РГБ. Ф. 167. Карт. 4. Ед. хр. 21.Ответ на п. 40.

43. Белый – Метнеру

20 августа 1903 г. Серебряный Колодезь20-го августа 1903 года. Серебр<яный> Колодезь (здесь до 14-го сентября).Дорогой Эмилий Карлович!

Океаны испарились, чтобы образовать эти комья виснущих в воздухе вод, которые кругом несутся, увлекая деревья. Сижу и пишу Вам на открытом воздухе. Бумага рвется из рук. Полынь испуганно машет полыни на соседней меже – всё большие такие, лапчатые метла. Простите меня за эти кляксы.

Осень. Все летит – проносится. Вон надутые щеки гигантской головы на небе – вот свистящее дуновение Осени. Она обдувает. Все улетает. Не улететь ли? Приготовляешься к полету, и опять не улетаешь…
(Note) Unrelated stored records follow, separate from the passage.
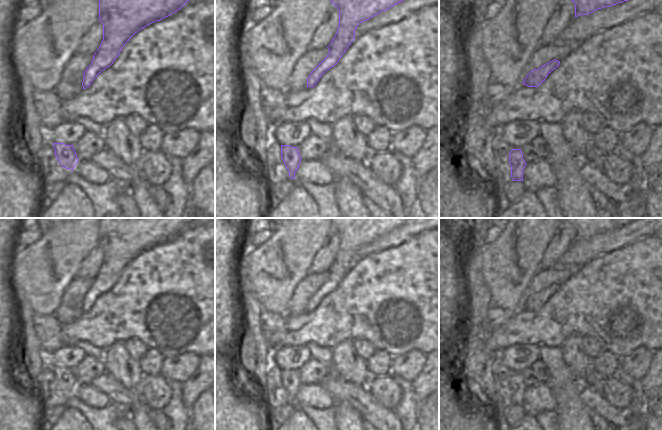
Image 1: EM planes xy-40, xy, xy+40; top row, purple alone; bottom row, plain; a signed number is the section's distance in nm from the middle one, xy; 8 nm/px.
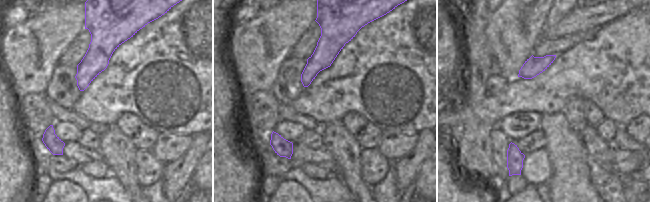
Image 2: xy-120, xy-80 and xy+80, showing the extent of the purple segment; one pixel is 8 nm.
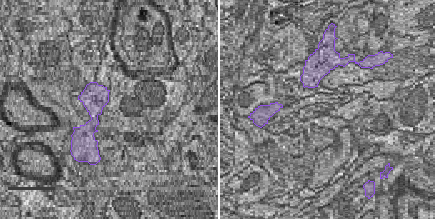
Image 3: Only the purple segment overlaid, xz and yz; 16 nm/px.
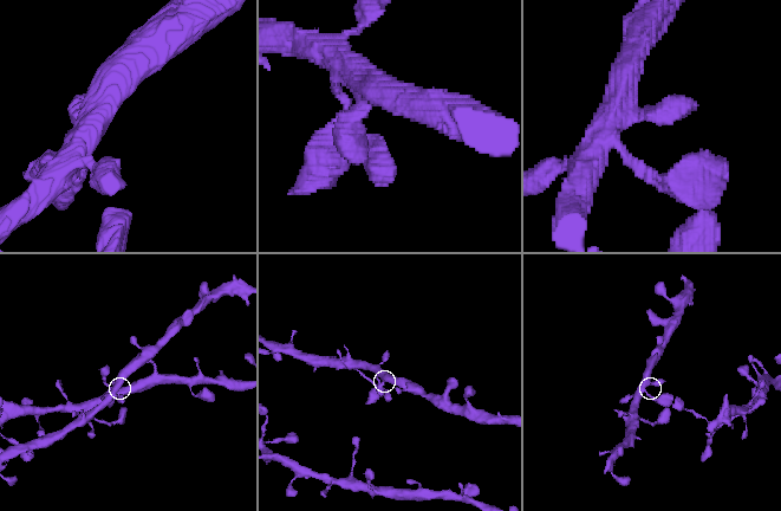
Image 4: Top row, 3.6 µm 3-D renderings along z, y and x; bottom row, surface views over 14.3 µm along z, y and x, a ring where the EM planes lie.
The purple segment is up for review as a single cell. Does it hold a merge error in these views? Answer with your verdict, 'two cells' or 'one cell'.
one cell

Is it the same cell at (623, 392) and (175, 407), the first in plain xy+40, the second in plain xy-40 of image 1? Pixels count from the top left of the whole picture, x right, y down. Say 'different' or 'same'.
different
У Вас «taedium litterarum» – о, как я понимаю, но не очень ругайте «новых». Ведь их идеал бежать от литературы, не они виноваты, если пока это еще не удается. Ведь они не о «литературном», а о жизни души. Если они и лепечут пока глупо – не их вина, поверьте. Конец литературе! Окончательный выход из нее близок. Пора думать о мистериях. «Пора, крайняя пора!» (Ницше)[843]. Однажды граф Толстой написал (где, не помню), что сочинения крестьянских мальчиков часто бывали гениальны[844]. Я понимаю, что хотел сказать Толстой, а он не совсем неправ. Если литература создает в конце концов целую атмосферу («ору», «нимб») вокруг себя, разве это не одна из величайших мерзостей. Ведь литература о другом. Ну что ж, погибнет литература, но ведь другое-то не погибнет. Не будут писать – будут говорить, сначала говорить, потом вместе собираться. А если и говорить не будут, будут слушать пролет ревущих потоков времени, как я вот сейчас слушаю ветер – и доволен, больше мне ничего не нужно!..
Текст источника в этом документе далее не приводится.